- Genre: Travel documentary Comedy
- Directed by: Chris Cottam
- Presented by: Romesh Ranganathan
- Country of origin: United Kingdom
- Original language: English
- No. of series: 4 (+ 1 From my sofa series)
- No. of episodes: 14 (+ 4 From my sofa episodes)

Production
- Executive producers: Emily Hudd, Morgan Roberts
- Producer: Catherine Catton
- Production location: Multiple
- Running time: 60 minutes
- Production company: Rumpus Media

Original release
- Network: BBC Two
- Release: 1 July 2018 – 12 June 2024

= The Misadventures of Romesh Ranganathan =

British comedy travel documentary series

The Misadventures of Romesh Ranganathan is a BBC Two comedy travel documentary presented by Romesh Ranganathan. In 2020, it won a British Academy Television Award for Best Features.
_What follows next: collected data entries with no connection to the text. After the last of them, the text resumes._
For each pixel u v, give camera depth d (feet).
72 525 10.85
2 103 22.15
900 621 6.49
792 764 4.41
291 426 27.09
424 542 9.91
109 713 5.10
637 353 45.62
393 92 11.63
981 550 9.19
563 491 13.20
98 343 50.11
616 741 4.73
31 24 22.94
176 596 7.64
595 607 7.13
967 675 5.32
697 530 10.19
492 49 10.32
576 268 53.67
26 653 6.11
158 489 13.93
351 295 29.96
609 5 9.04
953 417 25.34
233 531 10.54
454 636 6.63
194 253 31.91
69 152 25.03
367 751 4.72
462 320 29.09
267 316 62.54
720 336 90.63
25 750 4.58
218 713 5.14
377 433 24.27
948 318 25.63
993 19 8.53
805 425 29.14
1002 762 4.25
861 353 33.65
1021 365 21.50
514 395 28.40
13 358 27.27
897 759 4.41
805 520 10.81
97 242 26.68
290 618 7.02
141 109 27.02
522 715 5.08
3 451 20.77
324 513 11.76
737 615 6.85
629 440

The fourth and final series premiered 29 May 2024 on BBC Two and iPlayer.

==Episodes==
===Series 1===
1. Haiti
2. Ethiopia
3. Albania
4. Christmas (Canadian Arctic with Johnny Issaluk)

===Series 2===
1. Zimbabwe
2. Mongolia
3. Bosnia and Herzegovina
4. Colombia
5. Christmas - The Sahara

===From my sofa===
1. Zimbabwe, Bosnia and the Sahara
2. Albania, Mongolia and the Arctic
3. Colombia, Haiti and Ethiopia
4. Christmas - The Hebrides

===Series 3===
1. Sierra Leone
2. Romania

===Series 4===

| No. overall | No. in season | Title | Directed by | Written by | Original release date | U.K. viewers (millions) |
| 16 | 1 | "Uganda" | Chris Cottam | Romesh Ranganathan | 29 May 2024 | N/A |
Romesh visits Uganda and is shown around by Bugandan princess Alex. After a brief orientation in the capital Kampala on a boda boda, its off to Jinja for a spot of white water rafting and to find the source of the Nile on the shores of Lake Victoria. They then head out to Queen Elizabeth National Park and Chambura Gorge to see the wildlife and the twin caldera lakes of Kayima and Kamweru. Romesh broaches the recent anti-LGBT law passed by the Ugandan parliament and concedes that the local mindset is completely different to his own. Venturing further into the rural heartland of the country, a trip to a village leaves Romesh inebriated when he samples some Banana Gin. In the final location, Murchison Falls National Park, Romesh visits the ruins of Idi Amin's hunting lodge and discusses the dictator's tenure. At Murchison Falls Romesh observes Hippopotamuses, Crocodiles and Elephants and reflects on his time in the country.
| 17 | 2 | "Rwanda" | Paul Taylor | Romesh Ranganathan | 5 June 2024 | N/A |
Romesh crosses the border into Rwanda at Gicumbi, and meets his guide, performance artist Hyppolite. On the road to the capital Kigali, Hippo relives his memories of the Rwandan genocide and witnessing his father killed in front of him. In a milk bar, Romesh samples a sip of fermented milk, despite his vegan diet. He notes the spotless streets and learns of the mandatory litter cleaning by the citizenry on the last Saturday of every month (umuganda) and the wholesale ban on plastic bags. En route to a trip to Akagera National Park, Romesh visits a hotel that is destined to house asylum seekers sent by the British government, before trying his hand at making artworks from cow dung. On return to Kigali, Romesh visits the Rwandan Genocide Memorial and learns about the ethnic cleansing of the Tutsis by the Hutu majority but unable to speak freely about the Paul Kagame regime, Romesh and the crew take to a boat to discuss the issues out of earshot. One final excursion sees Romesh visit Volcanoes National Park to observe the mountain gorillas.
| 18 | 3 | "Madagascar" | Paul Taylor | Romesh Ranganathan | 12 June 2024 | N/A |
Unable to visit the Democratic Republic of the Congo because of the outbreak of civil unrest, Romesh detours to Madagascar. Bic, a diving instructor is on hand to show him around. They start in Antananarivo and after a visit to the street market, head to the Rova Palace. An internal flight takes them to Tsingy on the west coast where they go on a hike to admire the limestone topography. In the backwater of Belo Tsiribihina, Romesh experiences fine dining in the most unusual of circumstances, before heading off to view some lemurs. Romesh learns of Malagsi Fady taboos and the belief that souls of the deceased inhabit Baobab trees. He witnesses a shaman unsuccessfully attempting to make contact. At the Avenue of the Baobabs Romesh learns more about the impact of human influences. In his final vignette from the village of Belo sur Mer, he gets to meet the nomadic Vezo people and goes out to sea on a pirogue where Bic demonstrates his skill at freediving.